SBI’s move follows an off-cycle rate hike by the Reserve Bank of India which increased the repo rate from 0.40% to 4.40%.
SBI’s move follows an off-cycle rate hike by the Reserve Bank of India which increased the repo rate from 0.40% to 4.40%.
The country’s largest lender State Bank of India has increased its marginal cost based lending rate by 10 basis points or 0.1% across all tenures, a move that will lead to an increase in EMIs for borrowers.
This is the second hike in a month, with two consecutive hikes increasing costs by 0.2%.
The revision follows an off-cycle rate hike by the Reserve Bank earlier this month.
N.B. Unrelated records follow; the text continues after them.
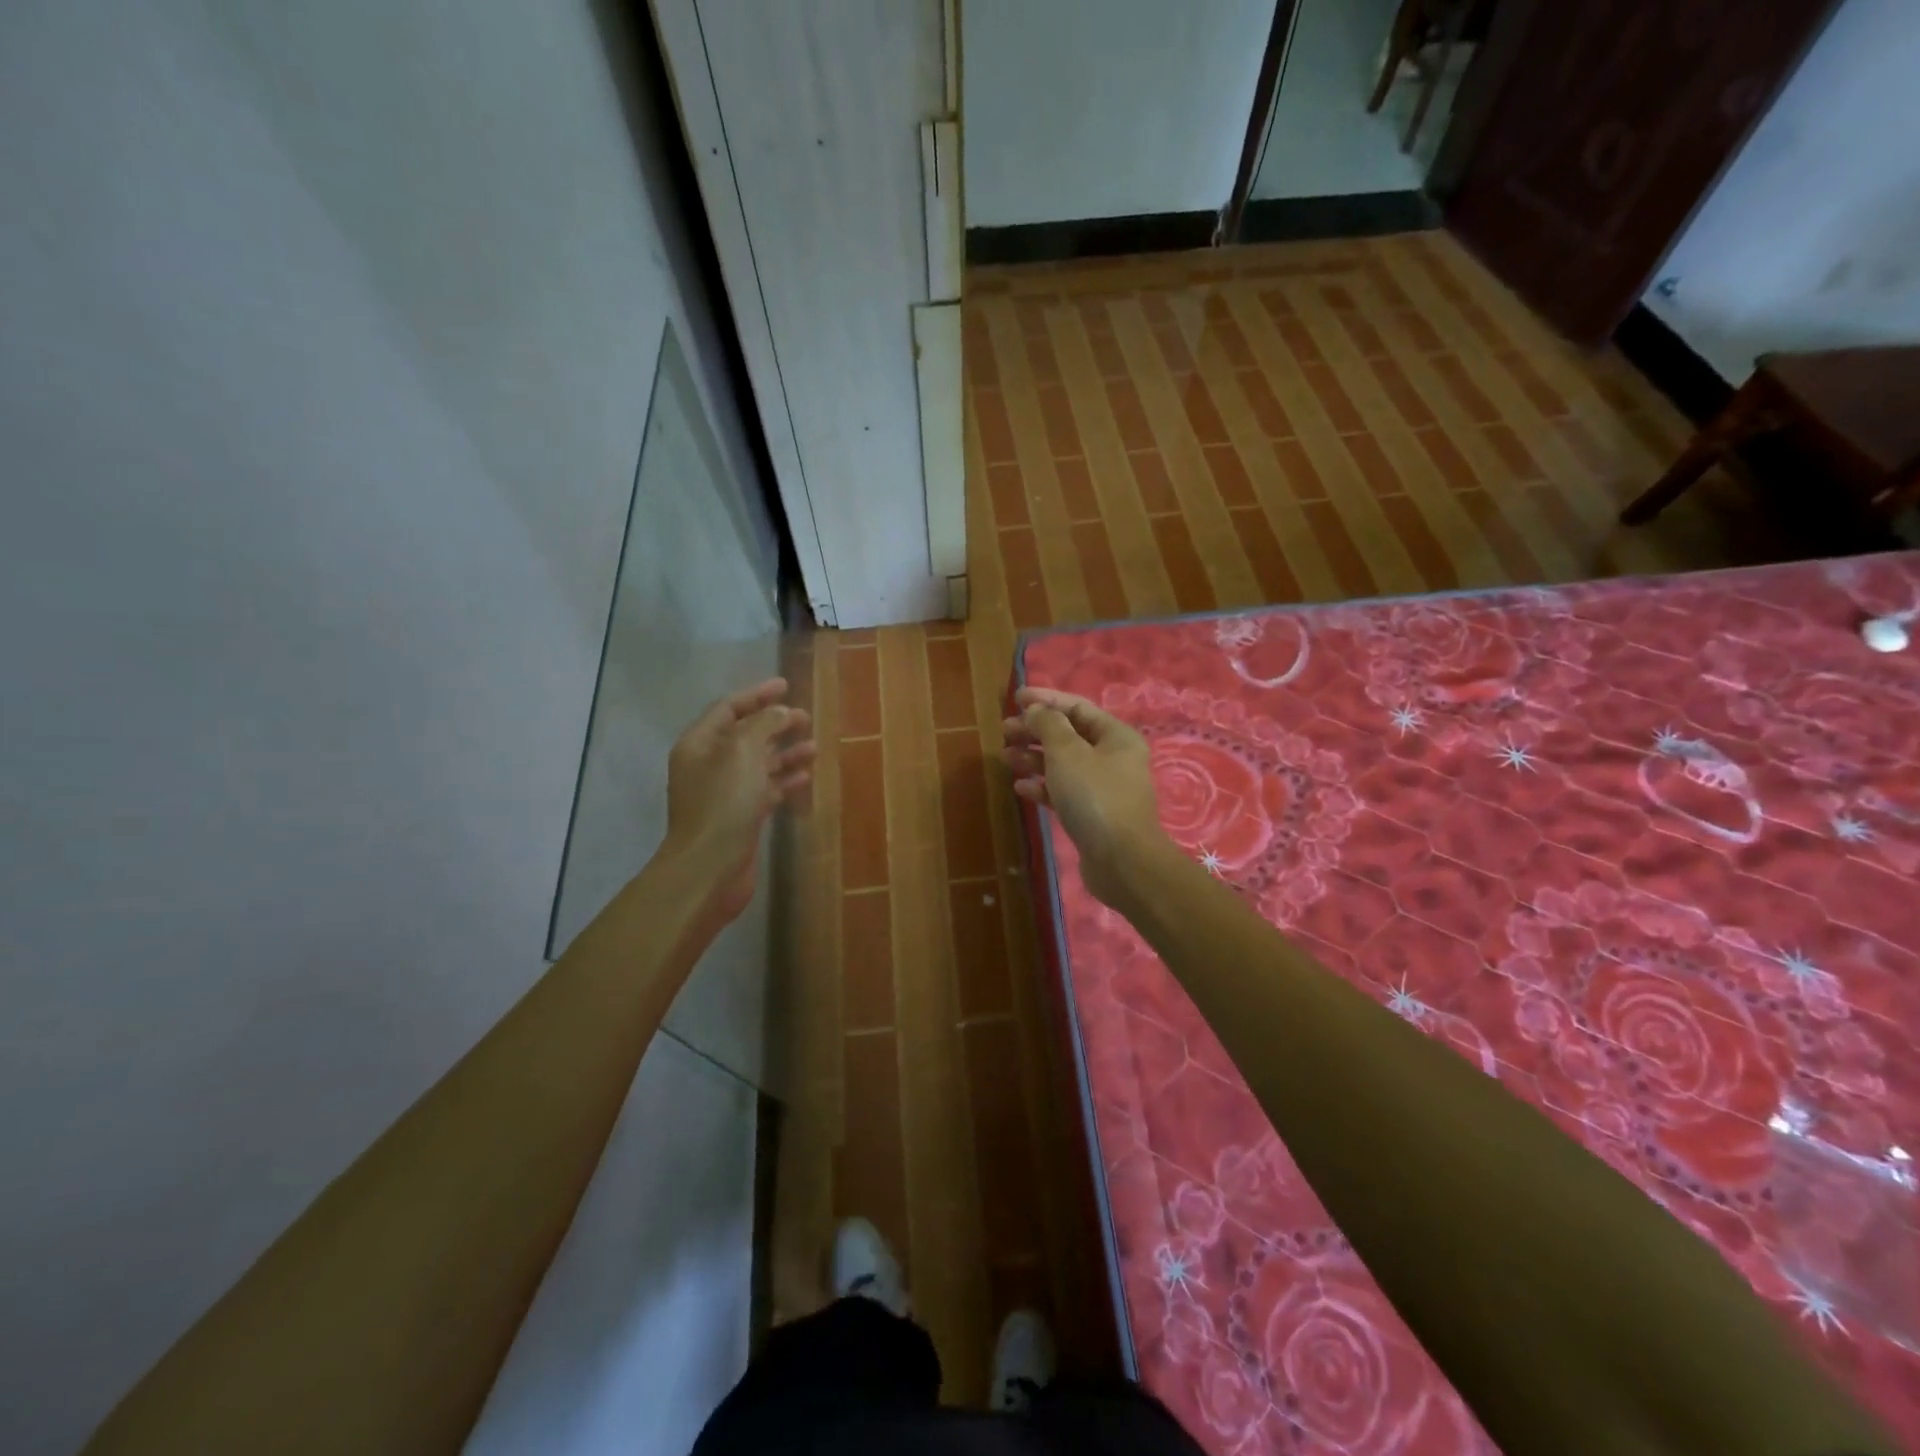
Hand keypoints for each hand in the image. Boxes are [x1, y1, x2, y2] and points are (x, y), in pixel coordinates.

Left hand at [664, 678, 815, 924]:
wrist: (709, 868)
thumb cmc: (724, 803)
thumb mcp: (744, 752)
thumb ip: (764, 724)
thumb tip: (780, 712)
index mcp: (700, 743)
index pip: (729, 708)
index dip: (757, 694)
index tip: (786, 686)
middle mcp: (708, 765)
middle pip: (745, 735)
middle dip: (775, 724)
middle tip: (805, 718)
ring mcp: (723, 793)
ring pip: (757, 763)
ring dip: (784, 753)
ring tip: (814, 746)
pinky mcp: (738, 818)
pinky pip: (764, 789)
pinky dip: (783, 781)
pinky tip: (805, 777)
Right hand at [1002, 687, 1168, 905]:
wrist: (1122, 862)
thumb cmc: (1095, 797)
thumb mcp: (1067, 752)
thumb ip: (1047, 725)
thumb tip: (1035, 710)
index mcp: (1116, 736)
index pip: (1077, 707)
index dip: (1045, 700)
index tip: (1015, 698)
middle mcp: (1114, 758)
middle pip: (1069, 735)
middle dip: (1035, 730)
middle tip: (1004, 730)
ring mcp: (1104, 789)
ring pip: (1064, 764)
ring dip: (1034, 758)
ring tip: (1006, 757)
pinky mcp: (1093, 815)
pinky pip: (1064, 792)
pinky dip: (1043, 786)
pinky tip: (1021, 788)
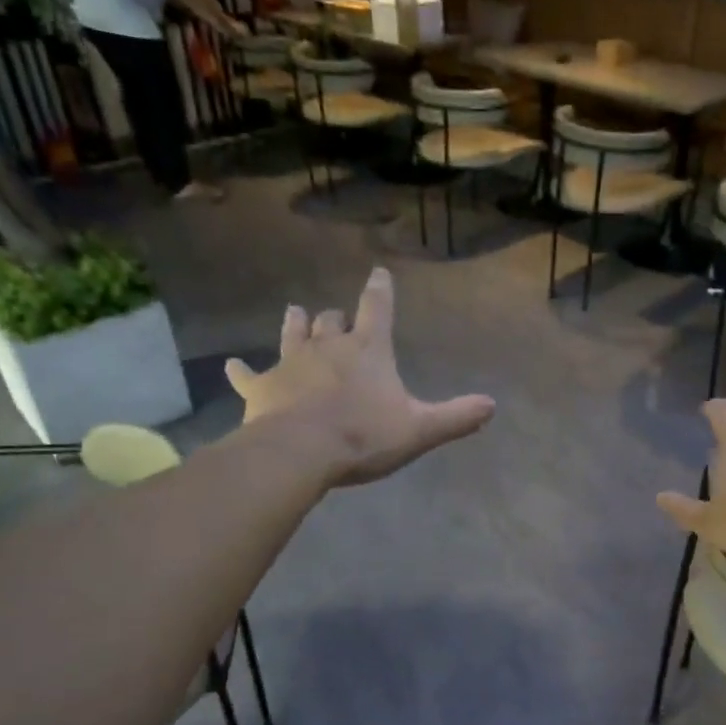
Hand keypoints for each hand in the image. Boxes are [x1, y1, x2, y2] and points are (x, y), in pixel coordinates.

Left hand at [225, 268, 495, 486]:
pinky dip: (242, 371)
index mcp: (368, 350)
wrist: (301, 452)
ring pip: (292, 334)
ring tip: (296, 312)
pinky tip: (233, 366)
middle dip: (336, 316)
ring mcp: (291, 364)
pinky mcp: (261, 388)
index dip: (380, 289)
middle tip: (336, 316)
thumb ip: (456, 416)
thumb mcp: (420, 429)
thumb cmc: (364, 436)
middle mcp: (328, 347)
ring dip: (296, 325)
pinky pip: (248, 375)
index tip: (378, 272)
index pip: (378, 308)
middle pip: (331, 320)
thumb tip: (492, 405)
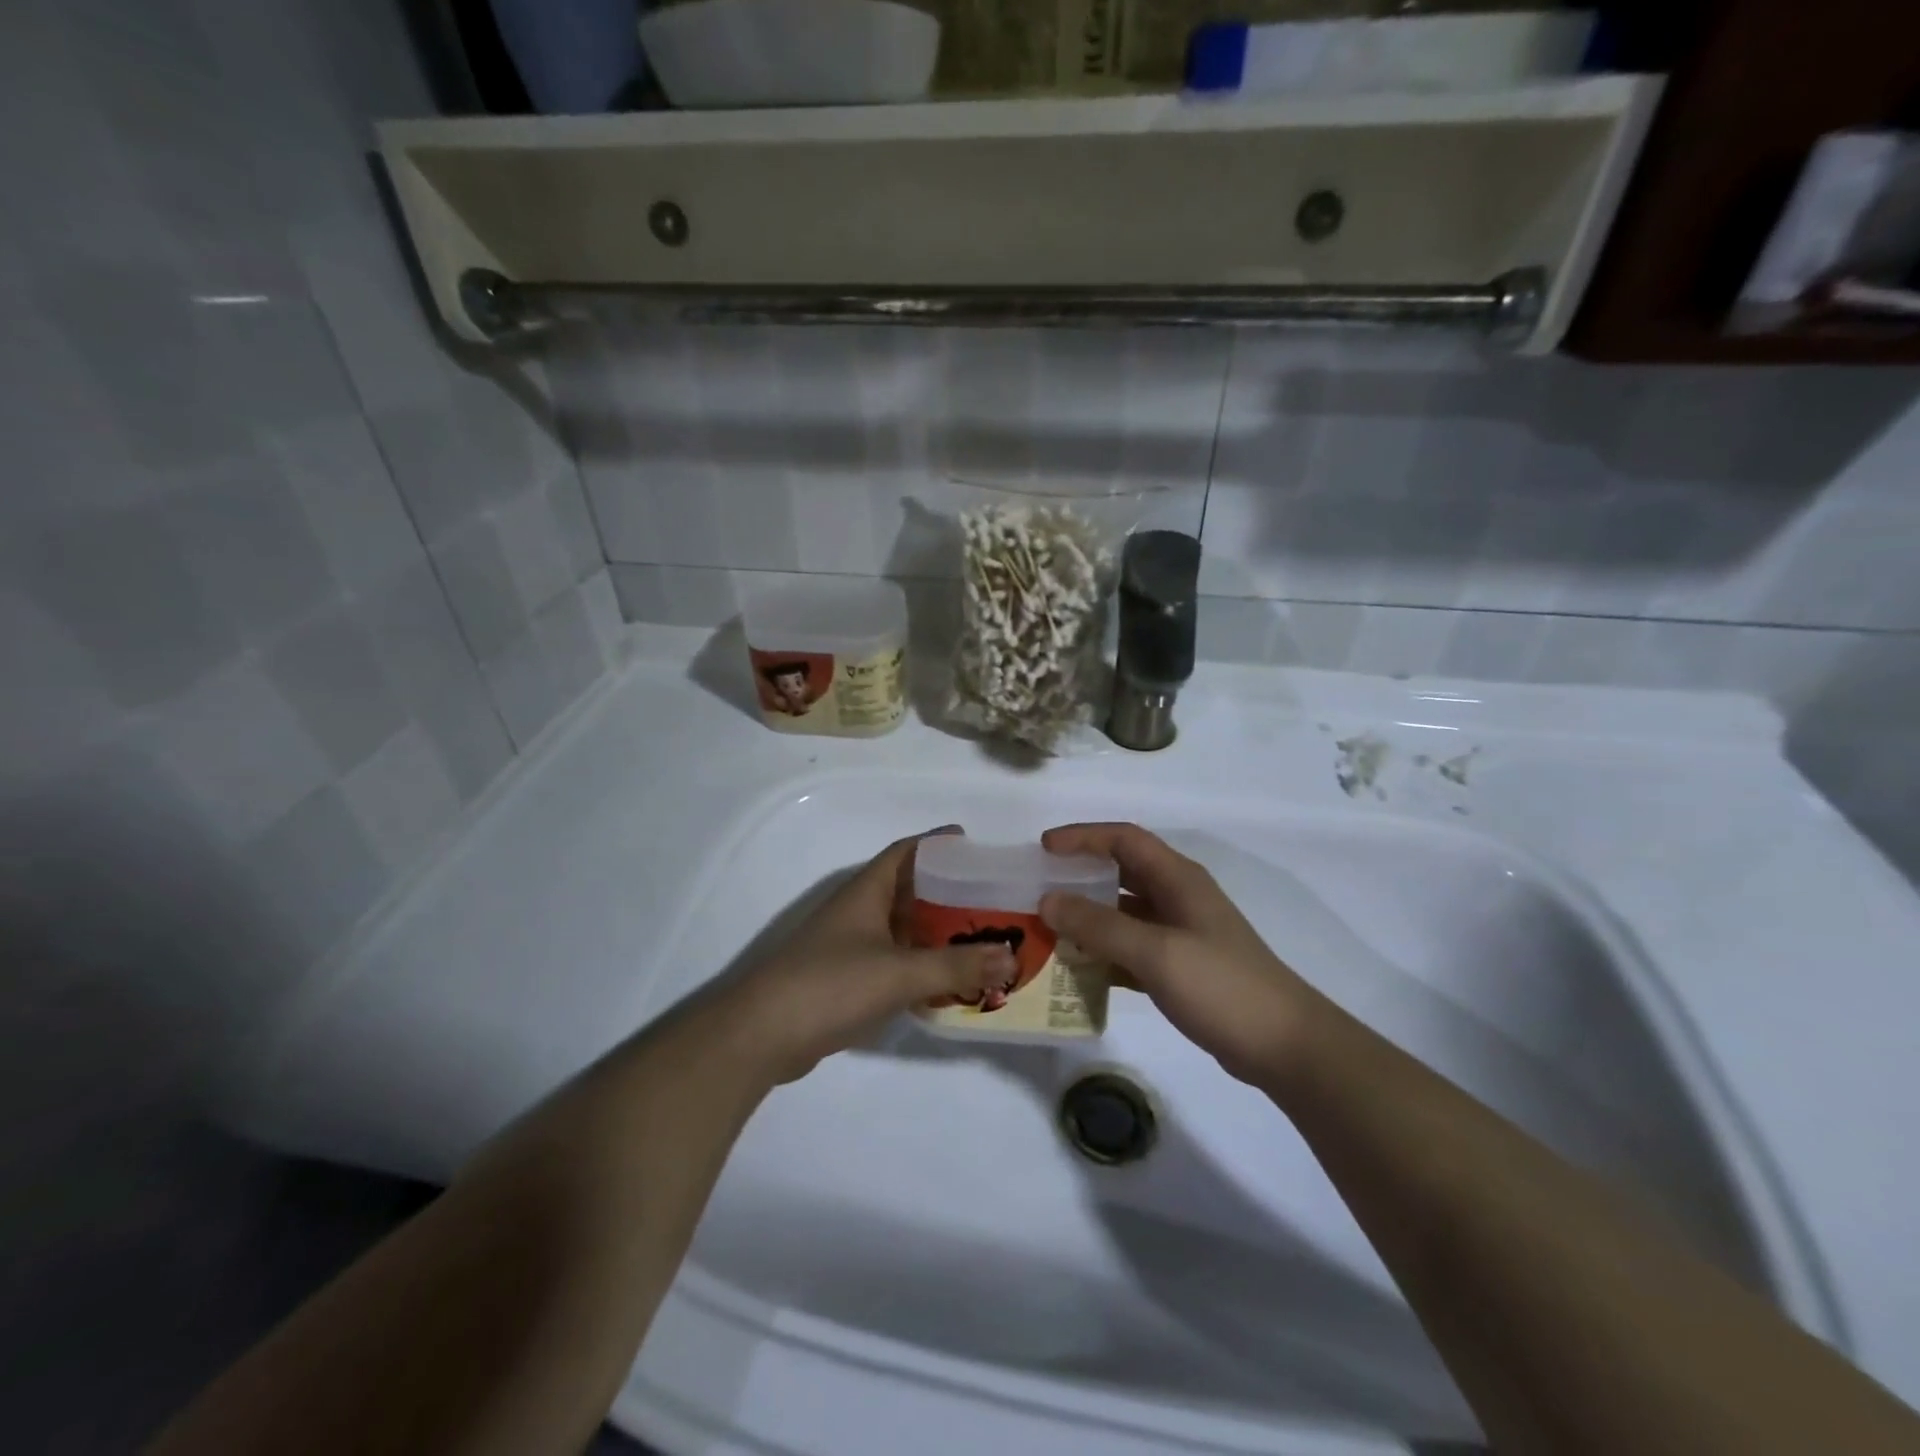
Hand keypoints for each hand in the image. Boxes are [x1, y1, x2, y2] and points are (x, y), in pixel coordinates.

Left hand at [720, 829, 1016, 1084]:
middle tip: (993, 901)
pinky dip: (921, 966)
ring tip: (982, 940)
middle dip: (949, 894)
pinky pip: (895, 962)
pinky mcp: (846, 980)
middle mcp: (859, 912)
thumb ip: (956, 965)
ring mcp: (850, 947)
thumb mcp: (899, 972)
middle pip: (910, 891)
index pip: (906, 852)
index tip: (976, 846)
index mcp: (866, 892)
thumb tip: (1011, 956)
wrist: (762, 1035)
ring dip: (937, 934)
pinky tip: (948, 981)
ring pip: (903, 930)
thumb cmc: (831, 985)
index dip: (938, 844)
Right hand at [1040, 823, 1327, 1087]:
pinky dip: (1104, 952)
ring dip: (1089, 918)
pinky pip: (1131, 948)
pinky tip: (1078, 969)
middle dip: (1080, 876)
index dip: (1083, 837)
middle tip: (1039, 888)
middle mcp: (1178, 898)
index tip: (1043, 848)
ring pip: (1124, 913)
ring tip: (1048, 929)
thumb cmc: (1221, 986)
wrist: (1284, 1046)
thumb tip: (1047, 900)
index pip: (1124, 839)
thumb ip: (1099, 925)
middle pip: (1121, 872)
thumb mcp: (1155, 952)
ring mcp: (1181, 933)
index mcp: (1178, 879)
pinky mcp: (1181, 967)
The central bank increased the repo rate – at which it lends short-term money to banks – from 0.40% to 4.40%.
Revision in lending rate by SBI (State Bank of India) is likely to be followed by other banks in the coming days.
With the increase, EMIs will increase for borrowers who have taken loans at MCLR (Marginal Cost of Funds Based Lending Rate) and not for those whose loans are linked to other benchmarks.
SBI’s external benchmark based lending rate (EBLR) is 6.65%, while the repo-linked lending rate (RLLR) is 6.25% with effect from April 1.
Banks add credit risk premium (CRP) on EBLR and RLLR while granting any type of loan including housing and auto loans.
According to the information posted on SBI’s website, the revised MCLR rate is effective from May 15.
With the revision, the one-year MCLR has increased to 7.20% from 7.10% earlier.
The one-night, one-month and three-month MCLR rose 10 basis points to 6.85%, while the six-month MCLR rose to 7.15%.
Most of the loans are linked to the one-year MCLR rate.
At the same time, the two-year MCLR increased by 0.1% to 7.40%, while the three-year MCLR increased to 7.50%.
After the revision of rates by RBI, many banks have already increased the interest rates and some more are expected to be implemented in the coming days.